I don’t think we needed to talk about it all that much because we had spent the last year talking about it! We had those discussions about the added pressure. I feel like once it came to the game, we wanted to enjoy it. We had it covered from every angle. And now we wanted to enjoy it. When they said they wanted to fill the ‘G I didn’t believe they would do it but I was wrong and I was never happier in my life to be wrong!

And we know what happens next: Alyssa and Beth had a day out. Then you got the huge breakthrough in the first over with the ball. How rewarding was that especially, pulling your length back to Shafali Verma after the previous outing against her?

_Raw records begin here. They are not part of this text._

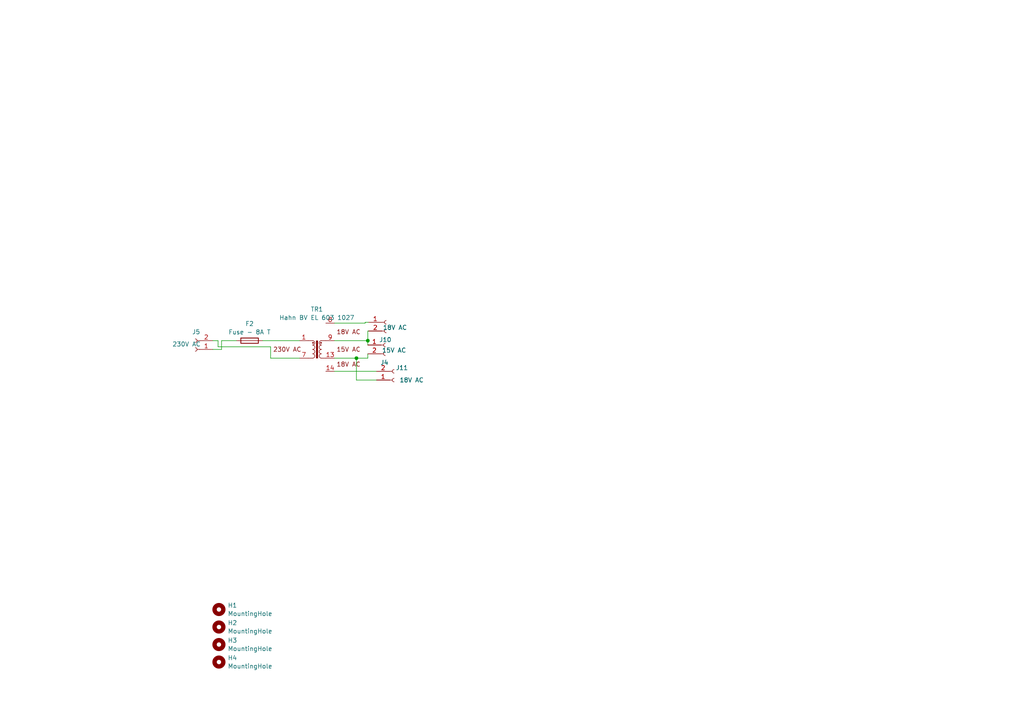
<source format=kicad_sch>
(kicad_sch
	(version 20231120)
	(generator "eeschema")
	(generator_version "8.0")
	(uuid "5cc6b3bf-721e-4dc8-af0a-72c27b8cc795")
	(paper "A4")
	
	(junction
		(at 103.378 103.886)
		(diameter 0)
		(color 0 0 0 0)
		(uuid "26625317-eadc-463c-a80c-f17f24fa3969")
	)
	(junction
		(at 106.68 98.806)
		(diameter 0)
		(color 0 0 0 0)
		(uuid "5e7531de-9244-490e-bb04-8414d82e894e")
	)
	(wire
		(pts
			(xy 106.68 96.012) (xy 106.934 96.012)
		)
		(stroke
			(width 0)
			(type default)
		)
		(uuid "092c6cb2-758c-4433-82c3-4eb9bdfca087")
	)
	(wire
		(pts
			(xy 64.262 101.346) (xy 64.262 98.806)
		)
		(stroke
			(width 0)
			(type default)
		)
		(uuid "10563fa9-4365-41ff-ae05-70eca7b09754")
	)
	(wire
		(pts
			(xy 64.262 98.806) (xy 68.58 98.806)
		)
		(stroke
			(width 0)
			(type default)
		)
		(uuid "2309c93f-e502-4533-aac7-a8a238f9c1ea")
	)
	(wire
		(pts
			(xy 106.68 98.806) (xy 106.68 100.076)
		)
		(stroke
			(width 0)
			(type default)
		)
		(uuid "2bda478c-7acb-4142-ab4b-a40d2943d65e")
	)
	(wire
		(pts
			(xy 76.2 98.806) (xy 86.868 98.806)
		)
		(stroke
			(width 0)
			(type default)
		)
		(uuid "54796055-25a8-44b9-8505-4c665f353c8e")
	)
	(wire
		(pts
			(xy 97.028 93.726) (xy 105.918 93.726)
		)
		(stroke
			(width 0)
			(type default)
		)
		(uuid "56edf6b4-5eba-4c68-9e73-92a8ec7e8453")
	)
	(wire
		(pts
			(xy 97.028 107.696) (xy 109.22 107.696)
		)
		(stroke
			(width 0)
			(type default)
		)
		(uuid "5c0293e0-5461-4523-9550-27aa1c9db18d")
	)
	(wire
		(pts
			(xy 106.68 103.886) (xy 103.378 103.886)
		)
		(stroke
			(width 0)
			(type default)
		)
		(uuid "5d6c3e99-8ac0-41ad-91b3-618d416a62e7")
	)
	(wire
		(pts
			(xy 97.028 98.806) (xy 106.68 98.806)
		)
		(stroke
			(width 0)
			(type default)
		)
		(uuid "5f1c63db-a611-420d-95d2-c2ebc760a74d")
	)
	(wire
		(pts
			(xy 78.486 103.886) (xy 86.868 103.886)
		)
		(stroke
			(width 0)
			(type default)
		)
		(uuid "70edfd64-6da6-49a2-bf07-78bbaf263c6d")
	)
	(wire
		(pts
			(xy 105.918 93.472) (xy 106.934 93.472)
		)
		(stroke
			(width 0)
			(type default)
		)
		(uuid "7ade1170-7014-4ef5-ac57-591e4a938128")
	)
	(wire
		(pts
			(xy 103.378 103.886) (xy 103.378 110.236)
		)
		(stroke
			(width 0)
			(type default)
		)
		(uuid "8ac4bace-7cdb-47a7-839f-30f2120e60b2")
	)
	(wire
		(pts
			(xy 103.378 103.886) (xy 97.028 103.886)
		)
		(stroke
			(width 0)
			(type default)
		)
		(uuid "93874439-bef8-4b85-8f7b-e9dc0a6bf3ed")
	)
	(wire
		(pts
			(xy 61.722 101.346) (xy 64.262 101.346)
		)
		(stroke
			(width 0)
			(type default)
		)
		(uuid "9602971b-b293-4ac1-b738-21a048e765c6")
	)
	(wire
		(pts
			(xy 103.378 110.236) (xy 109.22 110.236)
		)
		(stroke
			(width 0)
			(type default)
		)
		(uuid "9aa282f4-7026-40ee-9e8c-3fa04b95066c")
	)
	(wire
		(pts
			(xy 78.486 100.584) (xy 78.486 103.886)
		)
		(stroke
			(width 0)
			(type default)
		)
		(uuid "9d4e9b1e-a2f2-45ca-af56-368b536c340f")
	)
	(wire
		(pts
			(xy 106.68 98.806) (xy 106.68 96.012)
		)
		(stroke
			(width 0)
			(type default)
		)
		(uuid "a42d5604-ae17-4ecd-baf5-cc53c055cbb8")
	)
	(wire
		(pts
			(xy 63.246 100.584) (xy 78.486 100.584)
		)
		(stroke
			(width 0)
			(type default)
		)
		(uuid "c4922a8b-21b8-443b-9e8d-aa1b98df3bb7")
	)
	(wire
		(pts
			(xy 61.722 98.806) (xy 63.246 98.806)
		)
		(stroke
			(width 0)
			(type default)
		)
		(uuid "ccf5da5e-929c-4db5-9c53-db151b35e924")
	)
	(wire
		(pts
			(xy 106.68 102.616) (xy 106.68 103.886)
		)
		(stroke
			(width 0)
			(type default)
		)
		(uuid "e512b4ad-8629-489b-b4f7-e676b0f49250")
	)
	(wire
		(pts
			(xy 105.918 93.726) (xy 105.918 93.472)
		)
		(stroke
			(width 0)
			(type default)
		)
		(uuid "fa767005-1cad-4723-a503-964e4473b2e0")
	)
	(wire
		(pts
			(xy 63.246 98.806) (xy 63.246 100.584)
		)
		(stroke
			(width 0)
			(type default)
		)
		(uuid "fe68e9b6-2c7c-4ca1-9080-abc8d6c92b38")
	)
	(symbol
		(lib_id "Connector:Conn_01x02_Socket")
		(at 56.642 101.346 180)
		(unit 1)
		(exclude_from_sim no)
		(in_bom yes)
		(on_board yes)
		(dnp no)
		(uuid "17362b4c-6f7b-4cc2-b79f-4447c155a042")
		(property "Reference" "J5"
			(at 56.896 96.266 0)
			(effects
				(font
					(size 1.27 1.27)
				)
			)
		)
		(property "Value" "230V AC"
			(at 54.102 99.822 0)
			(effects
				(font
					(size 1.27 1.27)
				)
			)
		)
		(property "Footprint" "THE_PREAMP_CONN_POWER_5_08:TBP01R1-508-02BK"
			(at 56.642 101.346 0)
			(effects
				(font
					(size 1.27 1.27)
				)
				(hide yes)
			)
		)
		(property "Datasheet" "~"
			(at 56.642 101.346 0)
			(effects
				(font
					(size 1.27 1.27)
				)
				(hide yes)
			)
		)
		(property "Description" "Generic connector, single row, 01x02, script generated"
			(at 56.642 101.346 0)
			(effects
				(font
					(size 1.27 1.27)
				)
				(hide yes)
			)
		)
		(pin "1"
			(uuid "7db033d1-e06a-4838-9fb4-dc5eb4ccf10e")
		)
		(pin "2"
			(uuid "3cd53f1d-9213-4fd1-8478-345ae7de3142")
		)
		(instances
			(project "Digital PSU - Transformer"
				(path "/5cc6b3bf-721e-4dc8-af0a-72c27b8cc795"
					(reference "J5")
					(unit 1)
				)
			)
		)
	)
	(symbol
		(lib_id "Connector:Conn_01x02_Socket")
		(at 114.3 110.236 0)
		(mirror x)
		(unit 1)
		(exclude_from_sim no)
		(in_bom yes)
		(on_board yes)
		(dnp no)
		(uuid "23bfa132-5b9d-4188-ac45-191a20b601f1")
		(property "Reference" "J11"
			(at 116.586 106.68 0)
			(effects
				(font
					(size 1.27 1.27)
				)
			)
		)
		(property "Value" "18V AC"
			(at 119.38 110.236 0)
			(effects
				(font
					(size 1.27 1.27)
				)
			)
		)
		(property "Footprint" "THE_PREAMP_CONN_POWER_5_08:TBP01R1-508-02BK"
			(at 114.3 110.236 0)
			(effects
				(font
					(size 1.27 1.27)
				)
				(hide yes)
			)
		)
		(property "Datasheet" "~"
			(at 114.3 110.236 0)
			(effects
				(font
					(size 1.27 1.27)
				)
				(hide yes)
			)
		)
		(property "Description" "Generic connector, single row, 01x02, script generated"
			(at 114.3 110.236 0)
			(effects
				(font
					(size 1.27 1.27)
				)
				(hide yes)
			)
		)
		(pin "1"
			(uuid "99b48e78-2889-47c9-afdf-5900ddf1866b")
		)
		(pin "2"
			(uuid "791e6d77-04c1-4bb8-9f3b-8a1865a1497d")
		)
		(instances
			(project "Digital PSU - Transformer"
				(path "/5cc6b3bf-721e-4dc8-af0a-72c27b8cc795"
					(reference "J11")
					(unit 1)
				)
			)
		)
	)
	(symbol
		(lib_id "Connector:Conn_01x02_Socket")
		(at 111.76 100.076 0)
		(unit 1)
		(exclude_from_sim no)
		(in_bom yes)
		(on_board yes)
		(dnp no)
		(uuid "6d5558ac-ca6f-492a-a71b-f154dc7cd83f")
		(property "Reference" "J4"
			(at 111.506 105.156 0)
			(effects
				(font
					(size 1.27 1.27)
				)
			)
		)
		(property "Value" "15V AC"
			(at 114.3 101.6 0)
			(effects
				(font
					(size 1.27 1.27)
				)
			)
		)
		(property "Footprint" "THE_PREAMP_CONN_POWER_5_08:TBP01R1-508-02BK"
			(at 111.76 100.076 0)
			(effects
				(font
					(size 1.27 1.27)
				)
				(hide yes)
			)
		)
		(property "Datasheet" "~"
			(at 111.76 100.076 0)
			(effects
				(font
					(size 1.27 1.27)
				)
				(hide yes)
			)
		)
		(property "Description" "Generic connector, single row, 01x02, script generated"
			(at 111.76 100.076 0)
			(effects
				(font
					(size 1.27 1.27)
				)
				(hide yes)
			)
		)
		(pin "1"
			(uuid "bbcecf05-899e-476c-938f-388011e42b96")
		)
		(pin "2"
			(uuid "579ed166-c7ac-4548-9458-659b01904e80")
		)
		(instances
			(project "Digital PSU - Transformer"
				(path "/5cc6b3bf-721e-4dc8-af0a-72c27b8cc795"
					(reference "J4")
					(unit 1)
				)
			)
		)
	)
	(symbol
		(lib_id "Mechanical:MountingHole")
		(at 63.5 192.024 0)
		(unit 1)
		(exclude_from_sim yes)
		(in_bom no)
		(on_board yes)
		(dnp no)
		(fields_autoplaced yes)
		(uuid "7c1eaf47-5c0c-45e7-b4a1-8177e89a5fae")
		(property "Reference" "H4"
			(at 66.04 190.8118 0)
			(effects
				(font
					(size 1.27 1.27)
				)
				(justify left)
			)
		)
		(property "Value" "MountingHole"
			(at 66.04 193.2361 0)
			(effects
				(font
					(size 1.27 1.27)
				)
				(justify left)
			)
		)
		(property "Footprint" "MountingHole:MountingHole_3.2mm_M3_DIN965"
			(at 63.5 192.024 0)
			(effects
				(font
					(size 1.27 1.27)
				)
				(hide yes)
			)
		)
		(property "Datasheet" "~"
			(at 63.5 192.024 0)
			(effects
				(font
					(size 1.27 1.27)
				)
				(hide yes)
			)
		)
		(property "Description" "Mounting Hole without connection"
			(at 63.5 192.024 0)
			(effects
				(font
					(size 1.27 1.27)
				)
				(hide yes)
			)
		)
		(instances
			(project "Digital PSU - Transformer"
				(path "/5cc6b3bf-721e-4dc8-af0a-72c27b8cc795"
					(reference "H4")
					(unit 1)
				)
			)
		)
	)
	(symbol
		(lib_id "Connector:Conn_01x02_Socket")
		(at 112.014 93.472 0)
		(unit 1)
		(exclude_from_sim no)
		(in_bom yes)
		(on_board yes)
		(dnp no)
		(uuid "7f82f8a5-266f-46d2-b9a1-f756b3a6d764")
		(property "Reference" "J10"
			(at 111.76 98.552 0)
			(effects
				(font
					(size 1.27 1.27)
				)
			)
		)
		(property "Value" "18V AC"
			(at 114.554 94.996 0)
			(effects
				(font
					(size 1.27 1.27)
				)
			)
		)
		(property "Footprint" "THE_PREAMP_CONN_POWER_5_08:TBP01R1-508-02BK"
			(at 112.014 93.472 0)
			(effects
				(font
					(size 1.27 1.27)
				)
				(hide yes)
			)
		)
		(property "Datasheet" "~"
			(at 112.014 93.472 0)
			(effects
				(font
					(size 1.27 1.27)
				)
				(hide yes)
			)
		)
		(property "Description" "Generic connector, single row, 01x02, script generated"
			(at 112.014 93.472 0)
			(effects
				(font
					(size 1.27 1.27)
				)
				(hide yes)
			)
		)
		(pin "1"
			(uuid "fdd3e1df-a28b-40e8-8d74-b1ab47fd321c")
		)
		(pin "2"
			(uuid "2ac538c8-97ee-480d-b98d-1a47adb10148")
		)
		(instances
			(project "Digital PSU - Transformer"
				(path "/5cc6b3bf-721e-4dc8-af0a-72c27b8cc795"
					(reference "J10")
					(unit 1)
				)
			)
		)
	)
	(symbol
		(lib_id "Mechanical:MountingHole")
		(at 63.5 186.944 0)
		(unit 1)
		(exclude_from_sim yes)
		(in_bom no)
		(on_board yes)
		(dnp no)
		(fields_autoplaced yes)
		(uuid "ade5b65e-23ec-49da-9076-c0b89e9c757a")
		(property "Reference" "H3"
			(at 66.04 185.7318 0)
			(effects
				(font
					(size 1.27 1.27)
				)
				(justify left)
			)
		)
		(property "Value" "MountingHole"
			(at 66.04 188.1561 0)
			(effects
				(font
					(size 1.27 1.27)
				)
				(justify left)
			)
		)
		(property "Footprint" "MountingHole:MountingHole_3.2mm_M3_DIN965"
			(at 63.5 186.944 0)
			(effects
				(font
					(size 1.27 1.27)
				)
				(hide yes)
			)
		)
		(property "Datasheet" "~"
			(at 63.5 186.944 0)
			(effects
				(font
					(size 1.27 1.27)
				)
				(hide yes)
			)
		)
		(property "Description" "Mounting Hole without connection"
			(at 63.5 186.944 0)
			(effects
				(font
					(size 1.27 1.27)
				)
				(hide yes)
			)
		)
		(instances
			(project "Digital PSU - Transformer"
				(path "/5cc6b3bf-721e-4dc8-af0a-72c27b8cc795"
					(reference "H3")
					(unit 1)
				)
			)
		)
	)
	(symbol
		(lib_id "Mechanical:MountingHole")
		(at 63.5 181.864 0)
		(unit 1)
		(exclude_from_sim yes)
		(in_bom no)
		(on_board yes)
		(dnp no)
		(fields_autoplaced yes)
		(uuid "b960080e-b415-40ed-959a-569fd9f015ee")
		(property "Reference" "H2"
			(at 66.04 180.6518 0)
			(effects
				(font
					(size 1.27 1.27)
				)
				(justify left)
			)
		)
		(property "Value" "MountingHole"
			(at 66.04 183.0761 0)
			(effects
				(font
					(size 1.27 1.27)
				)
				(justify left)
			)
		)
		(property "Footprint" "MountingHole:MountingHole_3.2mm_M3_DIN965"
			(at 63.5 181.864 0)
			(effects
				(font
					(size 1.27 1.27)
				)
				(hide yes)
			)
		)
		(property "Datasheet" "~"
			(at 63.5 181.864 0)
			(effects
				(font
					(size 1.27 1.27)
				)
				(hide yes)
			)
		)
		(property "Description" "Mounting Hole without connection"
			(at 63.5 181.864 0)
			(effects
				(font
					(size 1.27 1.27)
				)
				(hide yes)
			)
		)
		(instances
			(project "Digital PSU - Transformer"
				(path "/5cc6b3bf-721e-4dc8-af0a-72c27b8cc795"
					(reference "H2")
					(unit 1)
				)
			)
		)
	)
	(symbol
		(lib_id "Mechanical:MountingHole")
		(at 63.5 176.784 0)
		(unit 1)
		(exclude_from_sim yes)
		(in_bom no)
		(on_board yes)
		(dnp no)
		(fields_autoplaced yes)
		(uuid "c7425269-e8e3-4f36-b893-19954fbf2c76")
		(property "Reference" "H1"
			(at 66.04 175.5718 0)
			(effects
				(font
					(size 1.27 1.27)
				)
				(justify left)
			)
		)
		(property "Value" "MountingHole"
			(at 66.04 177.9961 0)
			(effects
				(font
					(size 1.27 1.27)
				)
				(justify left)
			)
		)
		(property "Footprint" "MountingHole:MountingHole_3.2mm_M3_DIN965"
			(at 63.5 176.784 0)
			(effects
				(font
					(size 1.27 1.27)
				)
				(hide yes)
			)
		)
		(property "Datasheet" "~"
			(at 63.5 176.784 0)
			(effects
				(font
					(size 1.27 1.27)
				)
				(hide yes)
			)
		)
		(property "Description" "Mounting Hole without connection"
			(at 63.5 176.784 0)
			(effects
				(font
					(size 1.27 1.27)
				)
				(hide yes)
			)
		)
		(instances
			(project "Digital PSU - Transformer"
				(path "/5cc6b3bf-721e-4dc8-af0a-72c27b8cc795"
					(reference "H1")
					(unit 1)
				)
			)
		)
	)
	(symbol
		(lib_id "Transformer_Hahn_BV_EL_603_1027:Transformer_Hahn_BV_EL_603_COMBINED")
		(at 89.408 105.156 0)
		(unit 1)
		(exclude_from_sim no)
		(in_bom yes)
		(on_board yes)
		(dnp no)
		(uuid "f71e7d16-8e03-4186-80f3-be9fd1341986")
		(property "Reference" "TR1"
			(at 91.8996 89.7085 0)
			(effects
				(font
					(size 1.27 1.27)
				)
			)
		)
		(property "Value" "Hahn BV EL 603 1027"
			(at 91.8996 92.1328 0)
			(effects
				(font
					(size 1.27 1.27)
				)
			)
		)
		(property "Footprint" "Transformer_Hahn_BV_EL_603_1027:Transformer_Hahn_BV_EL_603_COMBINED"
			(at 89.408 105.156 0)
			(effects
				(font
					(size 1.27 1.27)
				)
				(hide yes)
			)
		)
		(property "Datasheet" ""
			(at 89.408 105.156 0)
			(effects
				(font
					(size 1.27 1.27)
				)
				(hide yes)
			)
		)
		(property "Description" ""
			(at 89.408 105.156 0)
			(effects
				(font
					(size 1.27 1.27)
				)
				(hide yes)
			)
		)
		(pin "7"
			(uuid "8ff38cf2-419e-4864-b50c-5a7fb6da9562")
		)
		(pin "1"
			(uuid "81b97e47-0c91-41ad-82f7-3e2bc744f12f")
		)
		(pin "9"
			(uuid "7bc3a8a6-e279-419d-9842-11c258f737eb")
		)
		(pin "13"
			(uuid "819782c2-7f01-41fc-ba70-a9ccc9a2369d")
		)
		(pin "2"
			(uuid "b635d323-059c-4e15-a066-3fd6b50e8c6a")
		)
		(pin "7"
			(uuid "71a8ddb1-52bd-4ab0-b08c-f406a5b657e6")
		)
		(pin "4"
			(uuid "a1cc9489-d295-44b4-9cdf-6e8eb44639ba")
		)
		(pin "5"
			(uuid "5c7771f2-9d25-4111-ad88-f128ae6d62d0")
		)
		(pin "8"
			(uuid "7f072281-8739-43b9-9d4e-ab2171fbd3ff")
		)
		(pin "14"
			(uuid "a7af9045-0ab7-4170-87b7-4a198c94063b")
		)
		(instances
			(project "Digital PSU - Transformer"
				(path "/5cc6b3bf-721e-4dc8-af0a-72c27b8cc795"
					(reference "TR1")
					(unit 1)
				)
			)
		)
	)
	(symbol
		(lib_id "Device:Fuse")
		(at 72.39 98.806 90)
		(unit 1)
		(exclude_from_sim no)
		(in_bom yes)
		(on_board yes)
		(dnp no)
		(fields_autoplaced yes)
		(uuid "fbd3f6f1-bef7-4fc4-a9fd-56d1e2310399")
		(property "Reference" "F2"
			(at 72.39 93.8995 90)
			(effects
				(font
					(size 1.27 1.27)
				)
			)
		)
		(property "Value" "Fuse - 8A T"
			(at 72.39 96.3238 90)
			(effects
				(font
					(size 1.27 1.27)
				)
			)
		)
		(property "Footprint" "ThePreAmp_PSU_Fuseholder:Keystone fuseholder 4527"
			(at 72.39 100.584 90)
			(effects
				(font
					(size 1.27 1.27)
				)
				(hide yes)
			)
		)
		(property "Datasheet" "~"
			(at 72.39 98.806 0)
			(effects
				(font
					(size 1.27 1.27)
				)
				(hide yes)
			)
		)
		(property "Description" "Fuse"
			(at 72.39 98.806 0)
			(effects
				(font
					(size 1.27 1.27)
				)
				(hide yes)
			)
		)
		(pin "2"
			(uuid "ba09119e-671d-4893-b827-b49f94a99fe2")
		)
		(pin "1"
			(uuid "73bb0dbd-d3e6-4607-a9e1-12f1ff6a85cb")
		)
		(instances
			(project "Digital PSU - Transformer"
				(path "/5cc6b3bf-721e-4dc8-af0a-72c27b8cc795"
					(reference "F2")
					(unit 1)
				)
			)
		)
	)
	(sheet_instances
		(path "/"
			(page "1")
		)
	)
)
</source>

That wicket was bloody awesome. We were just so thrilled the plan worked. We had no intention of taking the foot off the pedal after making a good score but, we knew if we got through their top four they were no chance of winning and we had a real sense of being right on our plans early on. I did a few interviews beforehand and said that I wasn’t the best match-up against Smriti (Mandhana) and Shafali so it was cool having a new plan and getting the big wicket, putting a huge dent in how they were going to chase those runs.

© Getty Images
The Australian team celebrate with Katy Perry after the final. © Getty Images

You ended up with four wickets and Jess Jonassen three. There was a sense that Australia’s senior bowlers really had delivered. Did you get a chance to talk about that afterwards?

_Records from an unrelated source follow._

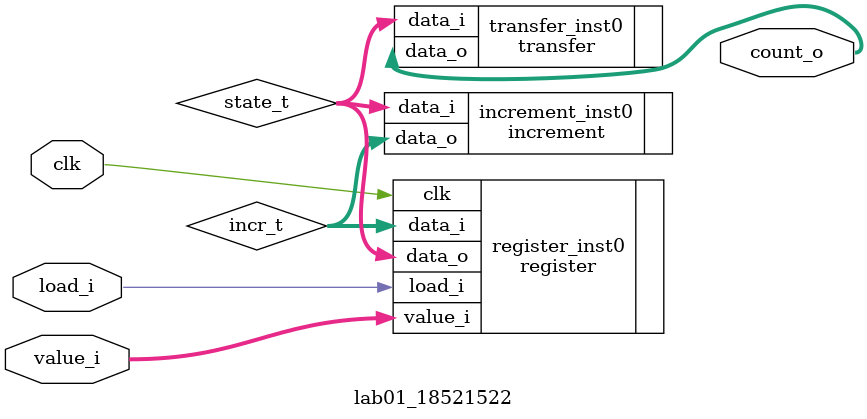
<source format=v>
/*module lab01_18521522(clk, count_o);
	input clk;
	output [3:0] count_o;
	
	wire clk;
	wire [3:0] data_o;
	
	// declare internal signal
	wire [2:0] incr_t; 
	wire [2:0] state_t;
	
	register register_inst0(
	.clk(clk),
	.data_i(incr_t),
	.data_o(state_t)
	);
	
	increment increment_inst0(
	.data_i(state_t),
	.data_o(incr_t)
	);
	
	transfer transfer_inst0(
	.data_i(state_t),
	.data_o(count_o)
	);
endmodule*/


// co nap gia tri, khi load = 1 thi output = gia tri nap
module lab01_18521522(clk, load_i, value_i, count_o);
	input clk;
	input load_i;
	input [3:0] value_i;
	// input [2:0] data_i;
	output [3:0] count_o;
	
	wire clk;
	wire load_i;
	wire [3:0] value_i ;
	wire [3:0] count_o;
	
	// declare internal signal
	wire [2:0] incr_t; 
	wire [2:0] state_t;
	
	register register_inst0(
	.clk(clk),
	.value_i(value_i),
	.load_i(load_i),
	.data_i(incr_t),
	.data_o(state_t)
	);
	
	increment increment_inst0(
	.data_i(state_t),
	.data_o(incr_t)
	);
	
	transfer transfer_inst0(
	.data_i(state_t),
	.data_o(count_o)
	);
endmodule
</source>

Nah! I think you don’t need to say that with us. It is already in our minds in that sense – I know when the ball gets thrown to JJ, I am backing her 100 per cent and I like to think that it is the same in reverse. So, that’s the beauty of our core group: we have been together for so long, we know each other’s game’s inside out. I remember saying that to Meg before, after getting smacked for 16 from my first over against India, she still threw the ball back to me for my four overs. She backs me and has the confidence of a captain who knows what I do well.

Not long after you held up the trophy, the team were all on stage singing with Katy Perry. Try and put into words for me how that moment felt up there?

You can’t! It was just amazing. The words were the looks on our faces. I said to my wife Jess, ‘that’s the pinnacle, I can retire now; nothing is going to beat that night. I’m sorry babe: that beats the wedding’. I just won a World Cup in front of 86,000 people then danced on the stage with Katy Perry. As soon as she was confirmed for the final we were talking about getting on stage with her if we won and we were like ‘holy s**t, that just happened’. And for her to be so welcoming, and after we just played our best game of the tournament, there is nothing that could have made that night better.